In North Yorkshire, one of the councils visited by Ofsted, six family intervention staff worked with 79 families between January 2010 and May this year, at a cost of £200,000 a year, with 80% covered by the local authority and the rest by other local agencies. All 445 children involved were “absolutely on the edge of care”, says the council’s county residential services manager, Martin Kelly. But just five – from two families – ended up in care.

Vicky Smith (not her real name), 35, received help from family intervention worker Wendy Atkinson after her depression led to social services being alerted and her children, aged 14, 12 and five, being put on child protection plans.

“I was really depressed,” Smith says. “I was sleeping a lot and I couldn’t get up in the mornings, so the kids started having time off school.

“The house was a mess, the kids weren’t clean. Everything had gone from bad to worse. I wasn’t looking after anybody, especially myself. I was in a state.”

Atkinson’s involvement, coming round two or three times a week to give practical and emotional support, and always being available on the phone, turned the situation around, Smith says. “She started tidying the house up with me, started to get me motivated. If I didn’t get up for school she’d come round and get me up. We talked about stuff, she helped me with doctors’ appointments, reminded me about things I needed to do.”

Atkinson arranged for the family to go on an activity weekend, bringing them closer together and enabling them to meet new people, and on a Prince’s Trust-funded week in a caravan in Blackpool. Smith says she has learned how to use boundaries with her children, imposing consequences such as confiscating computer equipment when one of her sons refused to go to school.

The fact that the FIP worker is separate from social workers means parents are less suspicious of them – and they can be more hands on. In North Yorkshire, where savings made in back office and management posts are being used to increase the number of FIP staff to 22, workers only deal with four to six families at any one time. “Obviously, you have your social worker too – and mine was really good – but I got to know Wendy as somebody that I could just ring up and say, ‘Everything’s going wrong’ and she’d either come round, or give me a bit of advice,” Smith says. “It was brilliant just to know I wasn’t sat there in the house on my own: I had somebody there.” After 12 months on the scheme, the children are off the protection plans and the family is much happier.

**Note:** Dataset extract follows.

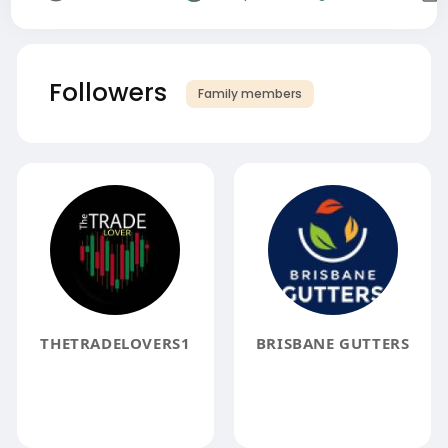
Followers
Family members
THETRADELOVERS1
BRISBANE GUTTERS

Ofsted found that in all areas visited, the potential cost benefits of intervention were significant. Although the areas visited could not yet demonstrate that successful services had reduced overall care numbers, for “complex” reasons; in at least three there were early signs of a reduction in the number entering care.

But while families were very positive about the impact of the work, the report says, it was often accompanied by a sense of sadness that effective help hadn’t been offered at an earlier stage.

North Yorkshire council, Kelly says, is “very pleased” with the programme’s results, both in benefiting families and saving money. It estimates the FIP cost for a family of five at £6,400 a year. The cost of having one child alone in care over the same period would be nearly £13,000 in-house, and up to £50,000 externally. The legal costs of taking a child into care would probably come to another £5,300.

The system is safer than pure social work, Kelly believes, because it provides “eyes and ears”. Workers are available on the phone 24 hours a day, and can visit out of normal working hours – on a Sunday night to check everything is organised for the start of the school week, for instance. But as much as anything, the work is about encouraging people to spend time as a family: “When you’re in crisis it’s very hard to see that you can have some fun and enjoy your children,” says Kelly.

“Life is much better,” one participant told Ofsted. “I have a new home, carpet, furniture, walls. I’m happy now and want to open the door and invite people in.”